=== YOUR GOAL ===
Each line below should be copied exactly as it stands.

=== INPUT FOR THIS TASK ===
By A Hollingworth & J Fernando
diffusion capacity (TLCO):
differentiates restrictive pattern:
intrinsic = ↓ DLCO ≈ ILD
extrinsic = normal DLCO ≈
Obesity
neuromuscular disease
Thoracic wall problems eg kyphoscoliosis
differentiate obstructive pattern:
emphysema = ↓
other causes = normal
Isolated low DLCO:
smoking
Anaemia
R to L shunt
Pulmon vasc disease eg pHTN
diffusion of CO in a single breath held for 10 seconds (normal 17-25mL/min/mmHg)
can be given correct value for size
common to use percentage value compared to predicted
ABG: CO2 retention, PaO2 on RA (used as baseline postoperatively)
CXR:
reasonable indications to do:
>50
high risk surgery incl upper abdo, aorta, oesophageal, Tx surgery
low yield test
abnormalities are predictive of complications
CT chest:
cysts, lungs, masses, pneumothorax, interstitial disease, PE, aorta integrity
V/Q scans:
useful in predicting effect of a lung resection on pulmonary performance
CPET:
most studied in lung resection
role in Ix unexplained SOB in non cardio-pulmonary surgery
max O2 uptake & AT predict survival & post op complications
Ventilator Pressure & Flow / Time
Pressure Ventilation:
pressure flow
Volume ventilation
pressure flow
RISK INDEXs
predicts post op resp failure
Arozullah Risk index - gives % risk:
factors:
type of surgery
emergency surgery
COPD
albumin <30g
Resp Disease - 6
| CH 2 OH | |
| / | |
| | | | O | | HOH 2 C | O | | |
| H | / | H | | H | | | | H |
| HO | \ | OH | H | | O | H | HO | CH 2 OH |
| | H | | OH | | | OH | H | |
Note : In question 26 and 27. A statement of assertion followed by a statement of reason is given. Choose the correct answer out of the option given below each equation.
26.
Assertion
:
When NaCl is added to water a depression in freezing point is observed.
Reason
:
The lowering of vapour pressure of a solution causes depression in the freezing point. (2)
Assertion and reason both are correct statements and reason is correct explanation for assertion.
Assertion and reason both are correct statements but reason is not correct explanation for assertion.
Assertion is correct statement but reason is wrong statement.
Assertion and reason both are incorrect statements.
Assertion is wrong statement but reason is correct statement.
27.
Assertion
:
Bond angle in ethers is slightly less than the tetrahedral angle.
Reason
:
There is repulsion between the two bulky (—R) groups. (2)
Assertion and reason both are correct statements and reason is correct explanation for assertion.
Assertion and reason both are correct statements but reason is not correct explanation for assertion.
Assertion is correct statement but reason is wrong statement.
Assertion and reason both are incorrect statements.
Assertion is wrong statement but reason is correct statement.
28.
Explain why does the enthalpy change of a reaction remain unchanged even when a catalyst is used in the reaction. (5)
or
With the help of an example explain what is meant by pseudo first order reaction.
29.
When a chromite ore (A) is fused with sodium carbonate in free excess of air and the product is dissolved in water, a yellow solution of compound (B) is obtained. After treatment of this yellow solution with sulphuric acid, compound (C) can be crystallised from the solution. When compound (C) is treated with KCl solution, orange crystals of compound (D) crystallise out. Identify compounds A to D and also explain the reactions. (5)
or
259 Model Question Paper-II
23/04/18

=== ANSWER FOR THE TASK ===
By A Hollingworth & J Fernando
diffusion capacity (TLCO):
differentiates restrictive pattern:
intrinsic = ↓ DLCO ≈ ILD
extrinsic = normal DLCO ≈
Obesity
neuromuscular disease
Thoracic wall problems eg kyphoscoliosis
differentiate obstructive pattern:
emphysema = ↓
other causes = normal
Isolated low DLCO:
smoking
Anaemia
R to L shunt
Pulmon vasc disease eg pHTN
diffusion of CO in a single breath held for 10 seconds (normal 17-25mL/min/mmHg)
can be given correct value for size
common to use percentage value compared to predicted
ABG: CO2 retention, PaO2 on RA (used as baseline postoperatively)
CXR:
reasonable indications to do:
>50
high risk surgery incl upper abdo, aorta, oesophageal, Tx surgery
low yield test
abnormalities are predictive of complications
CT chest:
cysts, lungs, masses, pneumothorax, interstitial disease, PE, aorta integrity
V/Q scans:
useful in predicting effect of a lung resection on pulmonary performance
CPET:
most studied in lung resection
role in Ix unexplained SOB in non cardio-pulmonary surgery
max O2 uptake & AT predict survival & post op complications
Ventilator Pressure & Flow / Time
Pressure Ventilation:
pressure flow
Volume ventilation
pressure flow
RISK INDEXs
predicts post op resp failure
Arozullah Risk index - gives % risk:
factors:
type of surgery
emergency surgery
COPD
albumin <30g
Resp Disease - 6
| CH 2 OH | |
| / | |
| | | | O | | HOH 2 C | O | | |
| H | / | H | | H | | | | H |
| HO | \ | OH | H | | O | H | HO | CH 2 OH |
| | H | | OH | | | OH | H | |
Note : In question 26 and 27. A statement of assertion followed by a statement of reason is given. Choose the correct answer out of the option given below each equation.
26.
Assertion
:
When NaCl is added to water a depression in freezing point is observed.
Reason
:
The lowering of vapour pressure of a solution causes depression in the freezing point. (2)
Assertion and reason both are correct statements and reason is correct explanation for assertion.
Assertion and reason both are correct statements but reason is not correct explanation for assertion.
Assertion is correct statement but reason is wrong statement.
Assertion and reason both are incorrect statements.
Assertion is wrong statement but reason is correct statement.
27.
Assertion
:
Bond angle in ethers is slightly less than the tetrahedral angle.
Reason
:
There is repulsion between the two bulky (—R) groups. (2)
Assertion and reason both are correct statements and reason is correct explanation for assertion.
Assertion and reason both are correct statements but reason is not correct explanation for assertion.
Assertion is correct statement but reason is wrong statement.
Assertion and reason both are incorrect statements.
Assertion is wrong statement but reason is correct statement.
28.
Explain why does the enthalpy change of a reaction remain unchanged even when a catalyst is used in the reaction. (5)
or
With the help of an example explain what is meant by pseudo first order reaction.
29.
When a chromite ore (A) is fused with sodium carbonate in free excess of air and the product is dissolved in water, a yellow solution of compound (B) is obtained. After treatment of this yellow solution with sulphuric acid, compound (C) can be crystallised from the solution. When compound (C) is treated with KCl solution, orange crystals of compound (D) crystallise out. Identify compounds A to D and also explain the reactions. (5)
or
259 Model Question Paper-II
23/04/18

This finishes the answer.